L’espoir est un luxe et leurs rêves sont mesurés. Ils se sentent prisonniers d’une société dont les valeurs sont à cent lieues des leurs et dont la logique leur échappe. Issus de sociétés paysannes dans lesquelles tout individu a une place, parce qu’au sein de la communauté, tout est fait pour que chacun fasse « quelque chose plutôt que rien », pour que chacun ait en somme un « gagne-pain » modeste mais qui leur confère une dignité, ces hommes sont sans ressource, condamné à la survie quotidienne, à vivre dans un univers urbain où l’entraide ne va plus forcément de soi, confronté pour la première fois à un monde moderne qui n’a pas besoin d’eux.
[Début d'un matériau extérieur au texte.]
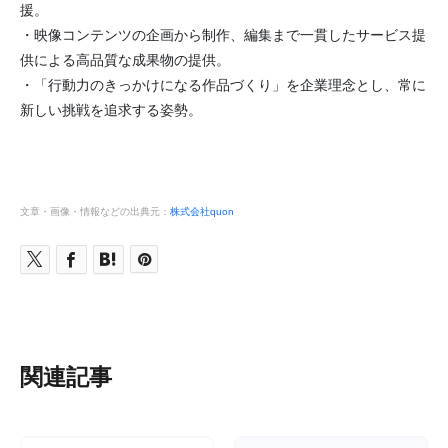
援。
・映像コンテンツの企画から制作、編集まで一貫したサービス提
供による高品質な成果物の提供。
・「行動力のきっかけになる作品づくり」を企業理念とし、常に
新しい挑戦を追求する姿勢。
文章・画像・情報などの出典元：
株式会社quon
関連記事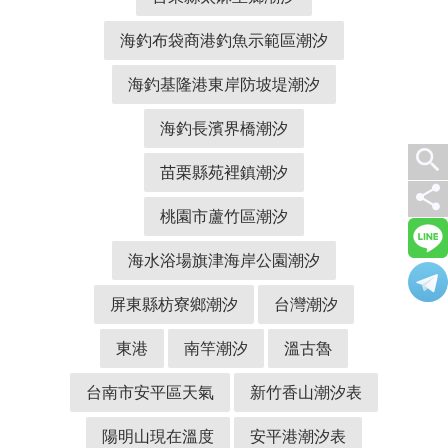
海釣布袋商港釣魚示範區潮汐
海釣基隆港東岸防坡堤潮汐
海釣長濱界橋潮汐
search
苗栗縣苑裡鎮潮汐
share
桃園市蘆竹區潮汐
海水浴場旗津海岸公園潮汐
屏東縣枋寮鄉潮汐
台灣潮汐
東港
南竿潮汐
溫古魯
台南市安平區天氣
新竹香山潮汐表
陽明山現在溫度
安平港潮汐表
Rappelons-le, la colonisation est à la fois captation de richesses, mise au pas de l’autochtone et entreprise de déculturation.
Déboussolés, ils maudissent alors non le système capitaliste et sa froide logique, mais les individus ou les forces obscures qui les empêchent d’accéder à une situation salariale sécurisante ; fatalistes autant que lucides, ils sont persuadés que sans piston, l’insertion sociale est impossible ; que faire quand on est illettré et sans qualification professionnelle, sinon compter sur un appui ? Leur rêve ? Trouver un boulot régulier, n’importe lequel et quel que soit le salaire, pour sortir de l’insécurité permanente et s’imaginer un avenir, rejoindre en somme le maigre contingent d’ouvriers algériens stables dans l’emploi ; ou bien constituer un modeste pécule et se faire commerçant ou artisan.

« Cet immense sous-prolétariat qui campe aux marges des cités modernes, est prisonnier d’une contradiction indépassable : enfermés dans l’existence au jour le jour et dans l’angoisse chronique du lendemain, tous ces hommes sont maintenus dans l’impossibilité absolue de calculer » nous dit Bourdieu. Ils savent compter mais pas calculer : compter les quelques pièces qui leur permettront d’acheter un bout de pain, mais pas calculer, c’est-à-dire prévoir, anticiper et se projeter.
A l’Indépendance en 1962, près de la moitié de la population algérienne, rurale ou urbaine, vit dans la plus grande des misères. Les hommes rencontrés par Bourdieu étaient du nombre.